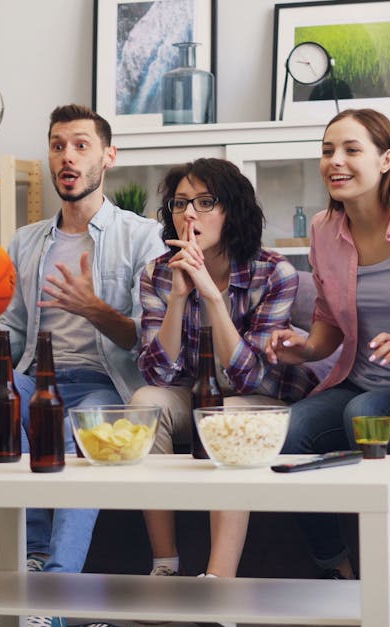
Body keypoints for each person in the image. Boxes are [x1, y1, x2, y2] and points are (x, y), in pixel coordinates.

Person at [0, 104, 164, 625]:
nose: (67, 156)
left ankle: (55, 590)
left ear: (108, 156)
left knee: (92, 425)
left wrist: (93, 308)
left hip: (106, 383)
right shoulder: (27, 242)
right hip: (40, 379)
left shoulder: (142, 236)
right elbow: (8, 340)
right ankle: (31, 557)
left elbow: (150, 340)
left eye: (81, 145)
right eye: (58, 145)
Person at [266, 108, 390, 579]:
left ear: (387, 159)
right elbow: (330, 318)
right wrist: (306, 348)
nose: (336, 161)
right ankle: (339, 569)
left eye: (352, 150)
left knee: (364, 415)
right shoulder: (323, 230)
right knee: (288, 432)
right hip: (358, 379)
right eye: (328, 150)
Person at [132, 158, 315, 580]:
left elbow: (248, 376)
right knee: (145, 405)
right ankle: (164, 565)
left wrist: (212, 296)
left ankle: (218, 582)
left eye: (204, 202)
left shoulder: (274, 273)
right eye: (179, 204)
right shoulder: (157, 274)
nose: (188, 214)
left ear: (231, 210)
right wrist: (179, 296)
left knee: (227, 414)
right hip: (192, 391)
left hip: (262, 397)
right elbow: (157, 375)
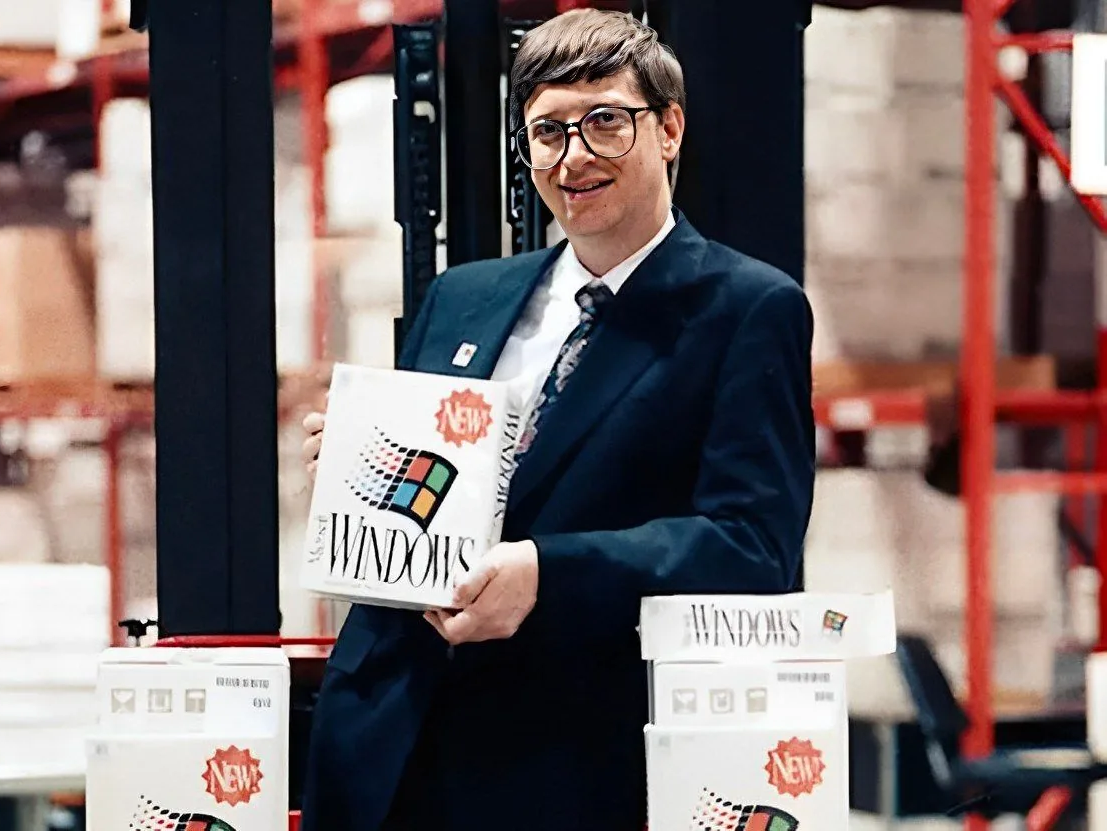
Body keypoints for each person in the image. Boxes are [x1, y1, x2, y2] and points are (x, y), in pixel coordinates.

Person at [298, 9, 815, 831]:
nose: (573, 157)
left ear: (669, 129)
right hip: (385, 750)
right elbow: (429, 495)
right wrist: (360, 466)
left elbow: (753, 545)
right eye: (547, 132)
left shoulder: (747, 310)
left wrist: (550, 575)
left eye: (605, 122)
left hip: (558, 765)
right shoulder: (463, 297)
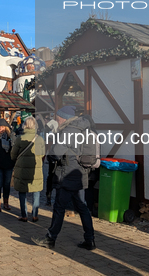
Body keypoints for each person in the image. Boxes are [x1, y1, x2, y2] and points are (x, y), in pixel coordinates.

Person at [32, 107, 96, 251]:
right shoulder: (83, 129)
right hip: (80, 174)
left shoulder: (68, 131)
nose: (56, 120)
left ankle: (50, 238)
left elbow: (55, 154)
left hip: (67, 175)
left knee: (59, 207)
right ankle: (90, 239)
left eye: (58, 117)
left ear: (64, 118)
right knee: (83, 207)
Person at [12, 117, 45, 222]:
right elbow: (43, 154)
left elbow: (13, 155)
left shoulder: (20, 138)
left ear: (24, 125)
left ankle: (24, 215)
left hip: (22, 169)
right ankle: (35, 215)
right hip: (36, 169)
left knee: (22, 191)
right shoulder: (40, 139)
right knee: (36, 191)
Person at [44, 107, 72, 206]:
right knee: (52, 176)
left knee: (53, 176)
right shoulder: (57, 124)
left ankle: (51, 196)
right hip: (55, 153)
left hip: (59, 155)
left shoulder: (66, 128)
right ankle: (49, 196)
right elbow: (46, 130)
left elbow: (46, 130)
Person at [0, 118, 15, 212]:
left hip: (9, 163)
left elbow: (14, 148)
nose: (1, 129)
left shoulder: (11, 137)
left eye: (3, 126)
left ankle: (6, 202)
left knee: (7, 184)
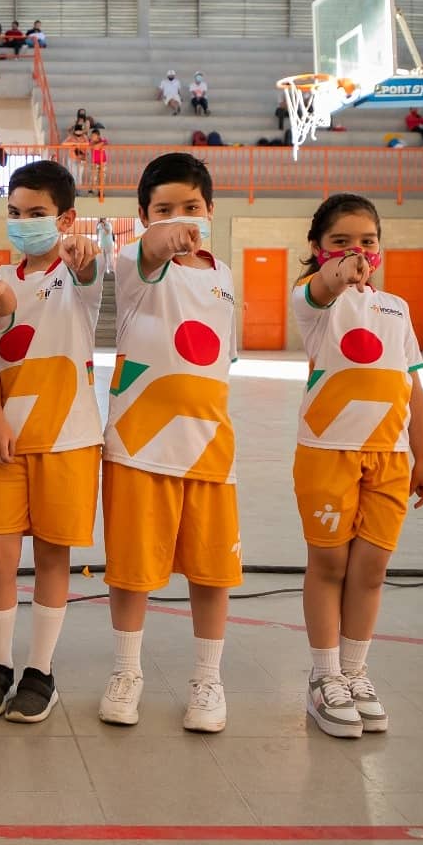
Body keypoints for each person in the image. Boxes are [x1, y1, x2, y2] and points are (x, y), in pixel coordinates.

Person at [98, 153, 241, 734]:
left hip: (210, 445)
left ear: (211, 211)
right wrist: (161, 237)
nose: (179, 219)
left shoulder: (225, 275)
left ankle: (208, 680)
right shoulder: (135, 262)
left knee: (212, 574)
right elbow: (154, 252)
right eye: (163, 210)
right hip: (138, 446)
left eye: (191, 208)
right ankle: (126, 672)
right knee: (131, 571)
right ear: (142, 217)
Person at [293, 194, 423, 739]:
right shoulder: (315, 302)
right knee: (328, 566)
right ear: (317, 249)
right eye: (341, 241)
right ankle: (324, 676)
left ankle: (354, 672)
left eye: (368, 241)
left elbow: (412, 383)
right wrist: (338, 274)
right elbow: (323, 288)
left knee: (371, 568)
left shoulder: (396, 308)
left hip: (391, 458)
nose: (358, 251)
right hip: (328, 455)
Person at [0, 160, 103, 723]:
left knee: (51, 556)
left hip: (69, 440)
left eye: (37, 214)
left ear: (65, 218)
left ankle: (40, 671)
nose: (23, 223)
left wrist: (87, 258)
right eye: (15, 214)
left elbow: (93, 275)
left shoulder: (77, 274)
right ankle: (0, 664)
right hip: (9, 443)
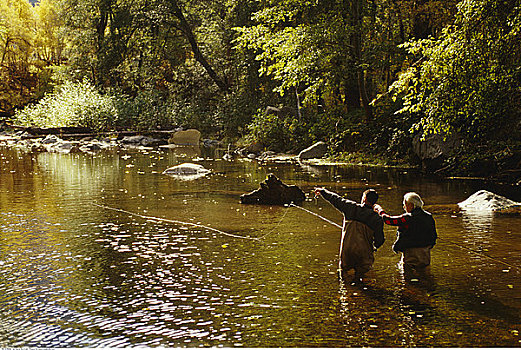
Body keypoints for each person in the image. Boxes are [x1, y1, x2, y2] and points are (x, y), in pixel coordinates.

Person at [314, 187, 385, 284]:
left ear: (364, 199)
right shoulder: (377, 219)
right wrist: (375, 246)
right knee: (364, 278)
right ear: (374, 202)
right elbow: (380, 240)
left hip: (347, 250)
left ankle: (346, 294)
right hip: (364, 253)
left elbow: (336, 199)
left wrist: (323, 191)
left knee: (345, 277)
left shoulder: (351, 207)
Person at [373, 192, 437, 270]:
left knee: (408, 273)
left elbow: (389, 220)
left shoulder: (408, 217)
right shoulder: (429, 216)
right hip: (425, 252)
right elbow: (434, 235)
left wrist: (379, 210)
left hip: (411, 252)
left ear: (411, 205)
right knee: (424, 271)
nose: (404, 207)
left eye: (405, 204)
= = =
Task instructions
Output the material above exactly, but only from the line that carries "left ear: (669, 129)" through the line that carries "right shoulder: (463, 297)".

Task answer
left ear: (669, 129)
right hip: (385, 750)
right elbow: (429, 495)
right wrist: (360, 466)
left elbow: (753, 545)
right eye: (547, 132)
left shoulder: (747, 310)
left wrist: (550, 575)
left eye: (605, 122)
left hip: (558, 765)
right shoulder: (463, 297)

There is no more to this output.